Petugas Gabungan Pastikan Tidak Ada Lagi Penjualan Sirup Anak Di Apotik
MEMOPOS.com,Mataram - Kedatangan Petugas gabungan dari Polresta Mataram,BPOM,dan Dinas Kesehatan Provinsi NTB ke sejumlah apotik pada hari selasa (25/10/2022) sekitar pukul 09.00 wita untuk memastikan keberadaan sirup anak yang berbahaya yang bisa menyebabkan gagal ginjal.
Kasat Reskrim Kompol Kadek Adi Budi Astawa ST SIK.melakukan Patroli dan Sosialisasi dibeberapa apotik, salah satunya diwilayah kota Mataram dan Ampenan.
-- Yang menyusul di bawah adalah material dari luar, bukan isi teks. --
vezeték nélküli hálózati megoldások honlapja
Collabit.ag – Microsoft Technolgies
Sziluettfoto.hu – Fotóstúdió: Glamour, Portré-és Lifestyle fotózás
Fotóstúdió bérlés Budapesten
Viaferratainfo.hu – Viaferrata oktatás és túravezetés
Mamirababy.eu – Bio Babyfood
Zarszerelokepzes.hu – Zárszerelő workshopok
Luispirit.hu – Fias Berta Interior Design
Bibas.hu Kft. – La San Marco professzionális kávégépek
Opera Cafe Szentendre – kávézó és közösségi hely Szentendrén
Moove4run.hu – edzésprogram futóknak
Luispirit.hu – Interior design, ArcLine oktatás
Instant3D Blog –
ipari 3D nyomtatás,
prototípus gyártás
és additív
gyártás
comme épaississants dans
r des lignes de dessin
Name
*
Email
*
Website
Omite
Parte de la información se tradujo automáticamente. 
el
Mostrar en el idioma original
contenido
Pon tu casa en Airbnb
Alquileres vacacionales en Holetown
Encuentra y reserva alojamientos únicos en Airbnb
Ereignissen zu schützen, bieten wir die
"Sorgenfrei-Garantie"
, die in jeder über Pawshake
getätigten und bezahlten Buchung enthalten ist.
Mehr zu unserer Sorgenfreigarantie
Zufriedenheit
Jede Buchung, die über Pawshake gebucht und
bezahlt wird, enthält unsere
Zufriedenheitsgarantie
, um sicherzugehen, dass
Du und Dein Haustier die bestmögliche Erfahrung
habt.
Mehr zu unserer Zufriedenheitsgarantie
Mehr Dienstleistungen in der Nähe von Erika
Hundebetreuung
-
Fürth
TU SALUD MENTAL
"Jadi kegiatan pada hari ini,kami bersama petugas terkait mengadakan monitorin atau pemberian himbauan ke beberapa apotik dan distributor obat,Hal ini bertujuan untuk mencegah beredarnya sirup-sirup yang mengandung bahan kimia",beber kasat
Kami juga menghimbau Agar masyarakat utk sementara tidak mengkonsumsi obat berupa sirup, dan petugas kesehatan terutama dokter agar tidak meresepkan obat sediaan sirup dan apotek tidak menyediakan dan mendistribusi obat sediaan sirup, sampai ada petunjuk pemerintah selanjutnya.
“Mari kita sama2 mematuhi himbauan pemerintah utk menyetop sementara penggunaan dan distribusi obat sediaan sirup” sambungnya.
“Diharapkan kepada pemilik apotek dan Toko obat dapat bekerjasama untuk mencegah meluasnya kasus Ganguan Ginjal pada anak di wilayah Mataram NTB dengan tidak memperjual belikan obat sirup tersebut sementara dilarang beredar” pungkasnya.